What are downpayment-assistance programs and how do they differ from piggyback loans?

Rob Chrane, CEO, DownPayment Resource

Downpayment-assistance programs typically come from housing-finance agencies [and] governmental agencies. For example, at the local level, maybe an economic-development department wants to create some housing incentives, and then sometimes nonprofits [do as well]. The idea is to help people overcome the number-one hurdle to homeownership, which is the downpayment. Some of the downpayment assistance may be in the form of a grant. Obviously if it is a grant, [there] is a huge difference between [it and] a piggyback mortgage because there is no repayment at all. A lot of the downpayment programs do need to be repaid under one of three circumstances. One would be when the home is sold. Another would be if the homeowner refinances. A third would be if the homeowner moves out of the house, but keeps the property and converts it to a rental property. These are often referred to as a soft second mortgage. Typically, those do not have any monthly payments. They are just repaid at one of those three events. That is much more preferable than getting a piggyback [loan] because that second lien to make the piggyback,  whether it is a second line of credit or a second mortgage, is definitely going to have monthly payments, and it is going to be an interest rate that is going to be higher than the first mortgage rate.

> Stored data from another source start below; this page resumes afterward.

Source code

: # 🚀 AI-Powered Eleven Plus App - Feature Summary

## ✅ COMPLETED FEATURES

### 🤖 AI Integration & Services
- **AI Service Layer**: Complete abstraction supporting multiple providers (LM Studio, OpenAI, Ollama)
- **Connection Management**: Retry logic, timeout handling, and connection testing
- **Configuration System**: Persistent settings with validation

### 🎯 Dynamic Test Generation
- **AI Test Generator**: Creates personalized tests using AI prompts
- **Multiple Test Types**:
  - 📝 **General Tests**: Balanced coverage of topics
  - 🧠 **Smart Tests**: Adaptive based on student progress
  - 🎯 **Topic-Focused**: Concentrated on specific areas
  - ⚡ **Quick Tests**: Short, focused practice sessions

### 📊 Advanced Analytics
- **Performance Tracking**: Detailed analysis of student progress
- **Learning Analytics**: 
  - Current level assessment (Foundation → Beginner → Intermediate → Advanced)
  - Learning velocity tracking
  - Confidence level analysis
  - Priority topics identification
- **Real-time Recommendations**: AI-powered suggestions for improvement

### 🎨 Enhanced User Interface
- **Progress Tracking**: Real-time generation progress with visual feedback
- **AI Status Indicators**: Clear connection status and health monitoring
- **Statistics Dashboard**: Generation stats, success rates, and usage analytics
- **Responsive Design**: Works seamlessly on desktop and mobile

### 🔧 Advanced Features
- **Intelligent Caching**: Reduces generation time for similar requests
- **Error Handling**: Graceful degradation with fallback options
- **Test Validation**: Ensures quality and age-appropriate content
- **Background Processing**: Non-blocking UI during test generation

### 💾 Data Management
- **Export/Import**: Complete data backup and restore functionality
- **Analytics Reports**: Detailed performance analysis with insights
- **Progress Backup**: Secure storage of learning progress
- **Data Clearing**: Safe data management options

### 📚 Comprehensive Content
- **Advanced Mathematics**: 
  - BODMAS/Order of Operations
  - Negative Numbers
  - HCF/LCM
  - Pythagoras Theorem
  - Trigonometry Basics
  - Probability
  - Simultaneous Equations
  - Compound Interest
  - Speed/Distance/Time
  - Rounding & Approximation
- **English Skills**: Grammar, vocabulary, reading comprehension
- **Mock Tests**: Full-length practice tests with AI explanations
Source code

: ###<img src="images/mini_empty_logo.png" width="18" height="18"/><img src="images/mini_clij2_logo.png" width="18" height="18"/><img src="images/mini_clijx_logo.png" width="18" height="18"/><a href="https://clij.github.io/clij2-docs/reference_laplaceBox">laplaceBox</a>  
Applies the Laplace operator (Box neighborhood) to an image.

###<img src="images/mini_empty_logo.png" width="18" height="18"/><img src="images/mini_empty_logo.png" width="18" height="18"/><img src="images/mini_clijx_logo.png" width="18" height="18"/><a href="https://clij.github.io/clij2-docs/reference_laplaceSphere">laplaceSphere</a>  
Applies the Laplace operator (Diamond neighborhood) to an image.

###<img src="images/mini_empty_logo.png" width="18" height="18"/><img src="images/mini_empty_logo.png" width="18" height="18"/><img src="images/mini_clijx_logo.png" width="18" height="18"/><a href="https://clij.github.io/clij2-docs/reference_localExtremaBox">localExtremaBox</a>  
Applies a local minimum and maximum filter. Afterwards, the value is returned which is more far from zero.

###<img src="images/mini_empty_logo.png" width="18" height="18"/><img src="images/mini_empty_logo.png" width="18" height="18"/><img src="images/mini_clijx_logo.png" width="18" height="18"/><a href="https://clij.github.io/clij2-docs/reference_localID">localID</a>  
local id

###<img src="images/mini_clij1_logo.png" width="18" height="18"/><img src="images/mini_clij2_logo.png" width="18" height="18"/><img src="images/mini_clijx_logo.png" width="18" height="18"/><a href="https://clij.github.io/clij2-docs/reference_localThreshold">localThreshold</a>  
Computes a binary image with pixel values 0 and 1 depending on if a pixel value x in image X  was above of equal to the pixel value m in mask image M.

How long have downpayment-assistance programs been around?

The programs have actually been with us a long time, at least more than 20 years. I can remember them going back to the early ‘90s and maybe before then. They just are not very well known. In our database, we have almost exactly 2,400 programs across the country. They also include some other types of homeownership help. One example that is not downpayment help, but is a great benefit to homebuyers, is what is called mortgage-credit certificates. Those are a direct federal-tax credit as opposed to an interest deduction. There are some variables that determine how much of a tax credit, but the maximum is $2,000 a year for the life of the loan. It is not money upfront to get into the home, but it is money that can add up and be substantial. Then there are programs that are a combination of first-lien mortgage and some kind of downpayment help. The vast majority of homebuyers, particularly first-time homebuyers, have no idea that this help exists.

Are most people using downpayment assistance to complete an FHA loan?

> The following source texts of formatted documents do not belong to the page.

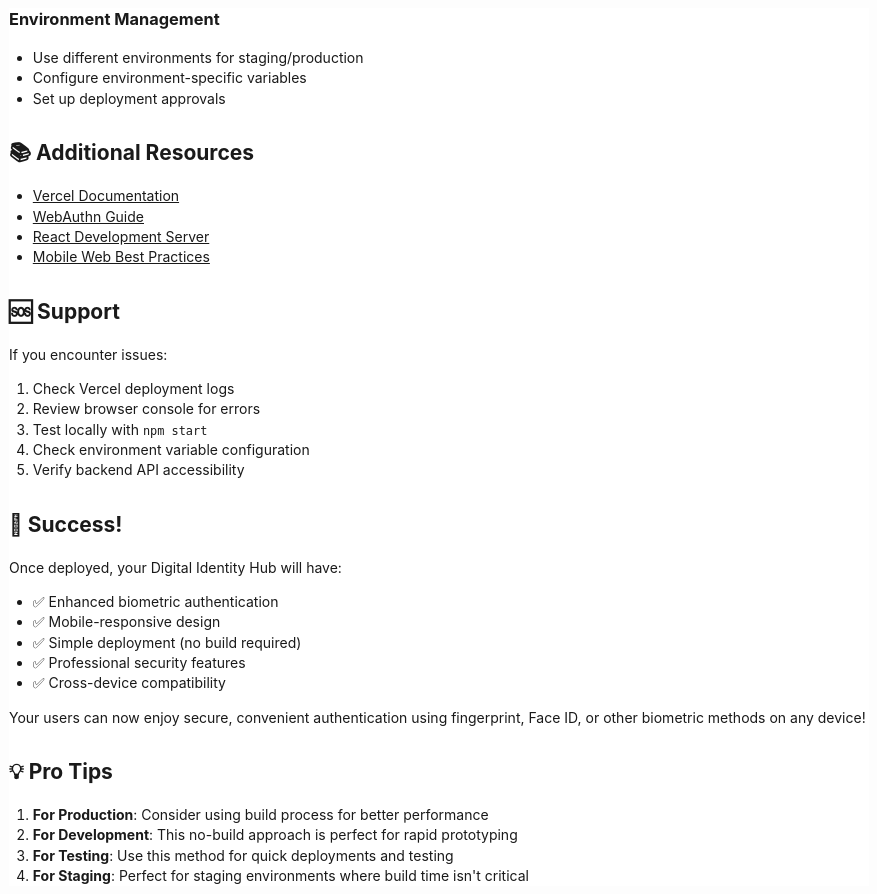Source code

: ### Environment Management
- Use different environments for staging/production
- Configure environment-specific variables
- Set up deployment approvals

## 📚 Additional Resources

- [Vercel Documentation](https://vercel.com/docs)
- [WebAuthn Guide](https://webauthn.guide/)
- [React Development Server](https://create-react-app.dev/docs/available-scripts/)
- [Mobile Web Best Practices](https://web.dev/mobile/)

## 🆘 Support

If you encounter issues:

1. Check Vercel deployment logs
2. Review browser console for errors
3. Test locally with `npm start`
4. Check environment variable configuration
5. Verify backend API accessibility

## 🎉 Success!

Once deployed, your Digital Identity Hub will have:
- ✅ Enhanced biometric authentication
- ✅ Mobile-responsive design
- ✅ Simple deployment (no build required)
- ✅ Professional security features
- ✅ Cross-device compatibility

Your users can now enjoy secure, convenient authentication using fingerprint, Face ID, or other biometric methods on any device!

## 💡 Pro Tips

1. **For Production**: Consider using build process for better performance
2. **For Development**: This no-build approach is perfect for rapid prototyping
3. **For Testing**: Use this method for quick deployments and testing
4. **For Staging**: Perfect for staging environments where build time isn't critical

The first mortgage that they are doing would typically be an FHA loan, although there are a lot of opportunities to layer these with a conventional loan. Both Fannie [Mae] and Freddie [Mac] have first-mortgage products that will allow this type of downpayment help. Historically, the first-mortgage product that is usually associated with downpayment assistance would be FHA.

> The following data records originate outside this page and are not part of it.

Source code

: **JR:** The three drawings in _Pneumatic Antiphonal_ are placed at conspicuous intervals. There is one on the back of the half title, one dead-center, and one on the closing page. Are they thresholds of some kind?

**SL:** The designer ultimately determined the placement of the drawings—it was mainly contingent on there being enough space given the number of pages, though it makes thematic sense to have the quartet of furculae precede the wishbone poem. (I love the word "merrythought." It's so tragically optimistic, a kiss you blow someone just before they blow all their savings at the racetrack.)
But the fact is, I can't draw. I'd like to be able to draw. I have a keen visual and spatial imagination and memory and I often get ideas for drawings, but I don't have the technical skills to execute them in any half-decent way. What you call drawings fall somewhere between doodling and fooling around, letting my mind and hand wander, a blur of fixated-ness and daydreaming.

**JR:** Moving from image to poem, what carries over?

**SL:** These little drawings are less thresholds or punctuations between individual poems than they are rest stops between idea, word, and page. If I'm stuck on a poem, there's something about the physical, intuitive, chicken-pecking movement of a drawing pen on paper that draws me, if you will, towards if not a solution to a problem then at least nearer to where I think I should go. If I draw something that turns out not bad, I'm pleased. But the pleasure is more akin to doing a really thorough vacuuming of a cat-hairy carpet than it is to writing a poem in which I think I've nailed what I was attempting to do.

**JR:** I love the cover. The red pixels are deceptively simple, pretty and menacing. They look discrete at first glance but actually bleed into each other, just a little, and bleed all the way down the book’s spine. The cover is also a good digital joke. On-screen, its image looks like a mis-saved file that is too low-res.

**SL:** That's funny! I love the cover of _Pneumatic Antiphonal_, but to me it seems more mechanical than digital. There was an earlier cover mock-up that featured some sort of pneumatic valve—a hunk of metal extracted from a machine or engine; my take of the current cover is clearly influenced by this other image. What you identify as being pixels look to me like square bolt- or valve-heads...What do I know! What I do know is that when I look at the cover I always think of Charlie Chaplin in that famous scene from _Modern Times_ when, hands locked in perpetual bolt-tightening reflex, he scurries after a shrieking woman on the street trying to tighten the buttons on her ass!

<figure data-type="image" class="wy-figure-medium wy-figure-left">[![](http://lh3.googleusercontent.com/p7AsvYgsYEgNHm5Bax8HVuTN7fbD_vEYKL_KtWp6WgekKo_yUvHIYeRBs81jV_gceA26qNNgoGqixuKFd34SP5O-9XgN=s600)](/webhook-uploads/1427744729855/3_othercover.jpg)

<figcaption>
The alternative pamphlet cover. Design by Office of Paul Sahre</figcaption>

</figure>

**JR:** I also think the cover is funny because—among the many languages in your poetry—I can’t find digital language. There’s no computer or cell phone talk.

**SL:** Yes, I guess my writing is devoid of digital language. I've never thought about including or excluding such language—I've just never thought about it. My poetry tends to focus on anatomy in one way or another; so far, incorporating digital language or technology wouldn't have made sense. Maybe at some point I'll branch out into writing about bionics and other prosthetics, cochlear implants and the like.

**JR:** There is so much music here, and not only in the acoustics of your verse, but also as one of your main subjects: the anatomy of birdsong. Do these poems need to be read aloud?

Are there any disadvantages in using these programs?

Bottom line, I would say, there are no disadvantages. It is an extra step in getting your financing together. Not every lender chooses to offer these programs or participate in them. We looked at a sample of transactions, where downpayment assistance was used. We compared the days on market to similar-priced homes in that same market that didn’t have downpayment assistance. In about four or five instances where we tested this, [in] all but one, the days on the market were shorter than a regular listing when these programs were used. It is an extra step. It takes a little more effort, but when you think about the benefits you can gain, why not go the extra effort?  

Do you expect the decline in the use of these programs as the economy improves?

No. I really expect them to be used more. I think what drives it is demographics. We all hear every day something about millennials. That group is just in their early household-formation years. Regardless of your socio-economic class, it is hard to come up with a downpayment. Over the coming years, we are getting ready to have a lot of new homebuyers, and the downpayment is going to be an issue for them. The demand will increase, and I think these programs will proliferate.